Extracted data entries
%%
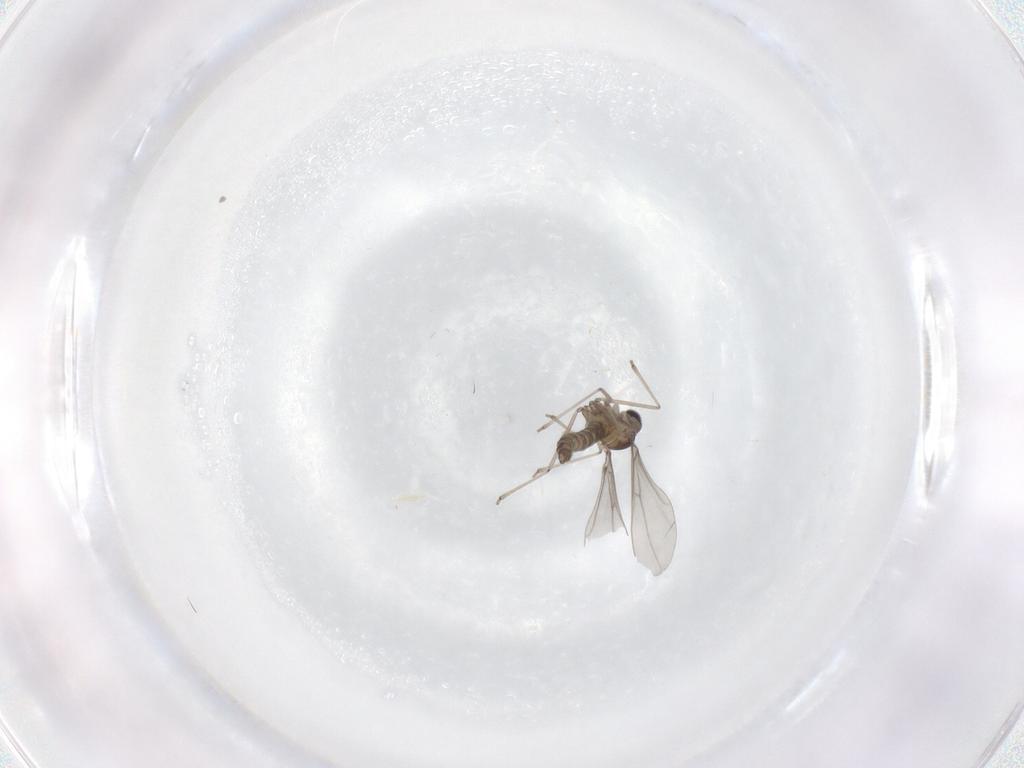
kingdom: Animalia
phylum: Arthropoda
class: Insecta
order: Diptera
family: Cecidomyiidae
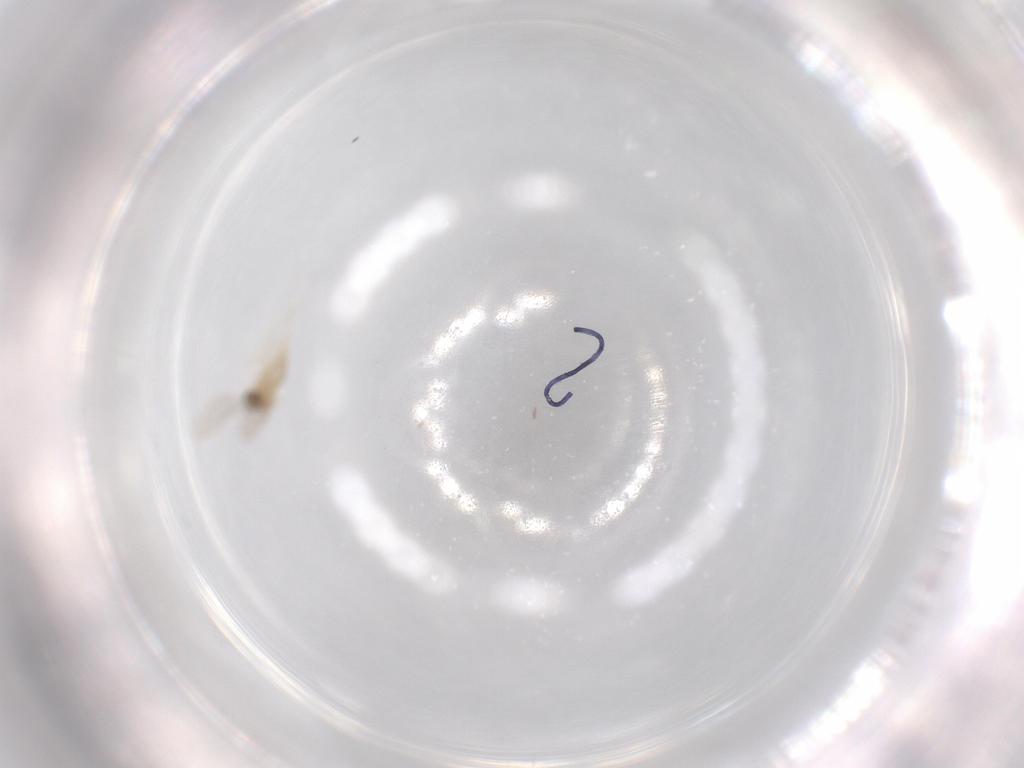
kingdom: Animalia
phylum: Arthropoda
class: Insecta
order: Diptera
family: Cecidomyiidae
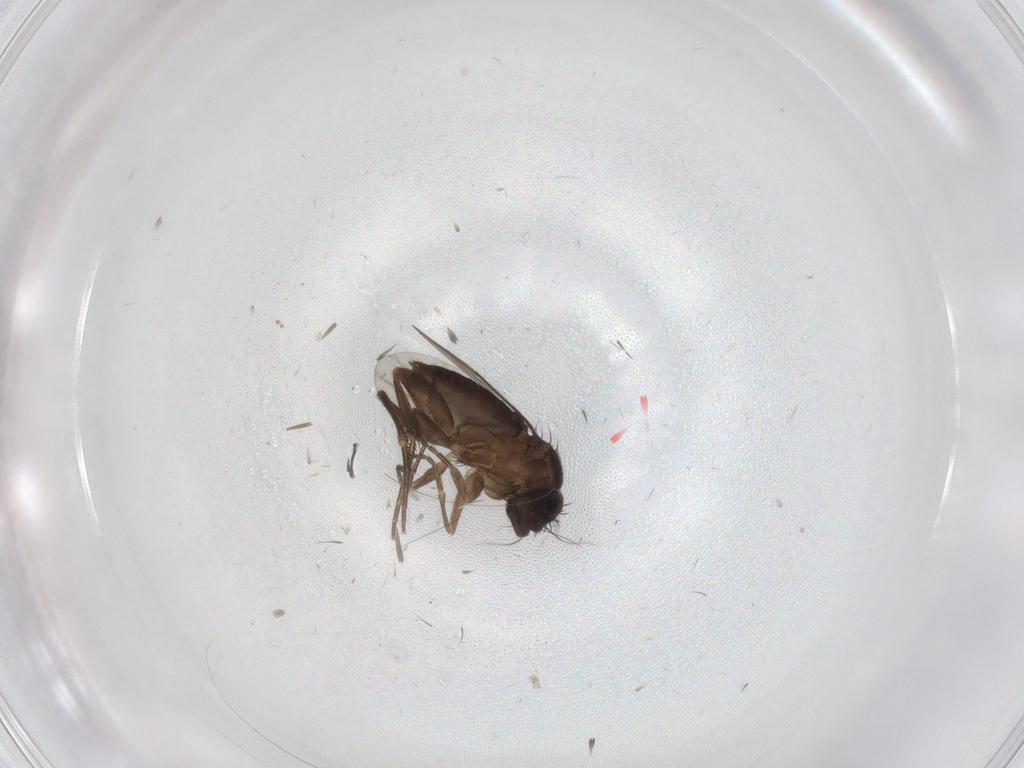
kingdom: Animalia
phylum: Arthropoda
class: Insecta
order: Diptera
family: Phoridae
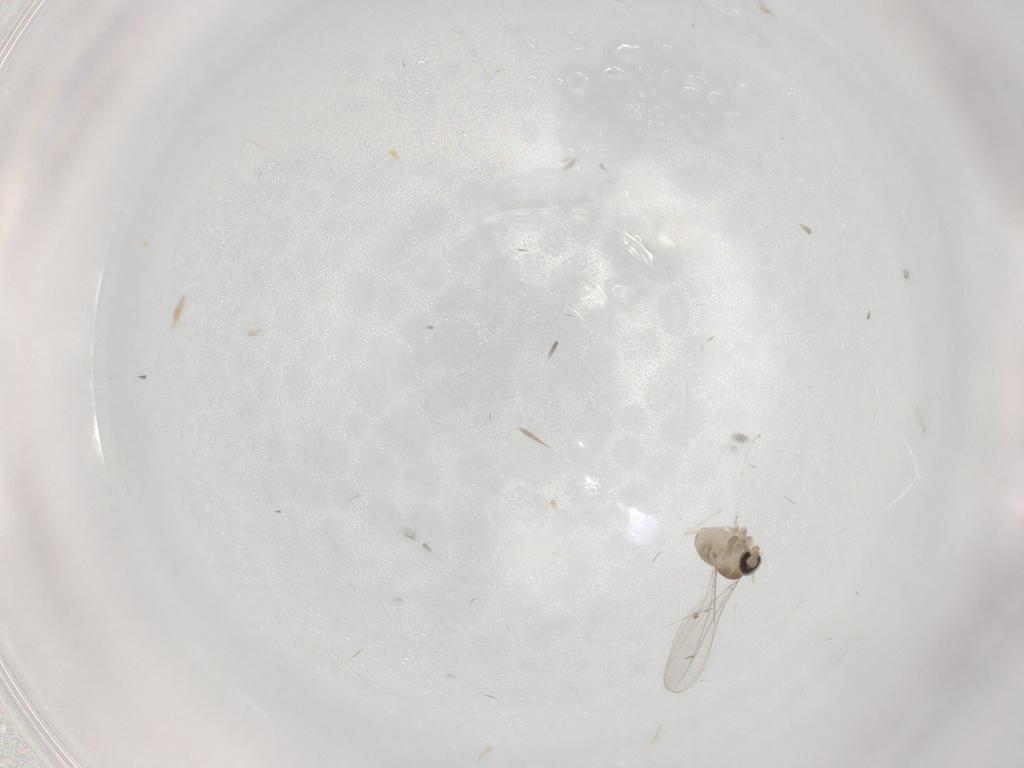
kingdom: Animalia
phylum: Arthropoda
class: Insecta
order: Diptera
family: Cecidomyiidae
%%
▶ [Problem to solve] Can you swap "phylum" for "division" everywhere in the listing and write out all its lines again, with the pictures left out and nothing else changed?

▶ [Correct result]
kingdom: Animalia
division: Arthropoda
class: Insecta
order: Diptera
family: Cecidomyiidae
kingdom: Animalia
division: Arthropoda
class: Insecta
order: Diptera
family: Cecidomyiidae
kingdom: Animalia
division: Arthropoda
class: Insecta
order: Diptera
family: Phoridae
kingdom: Animalia
division: Arthropoda
class: Insecta
order: Diptera
family: Cecidomyiidae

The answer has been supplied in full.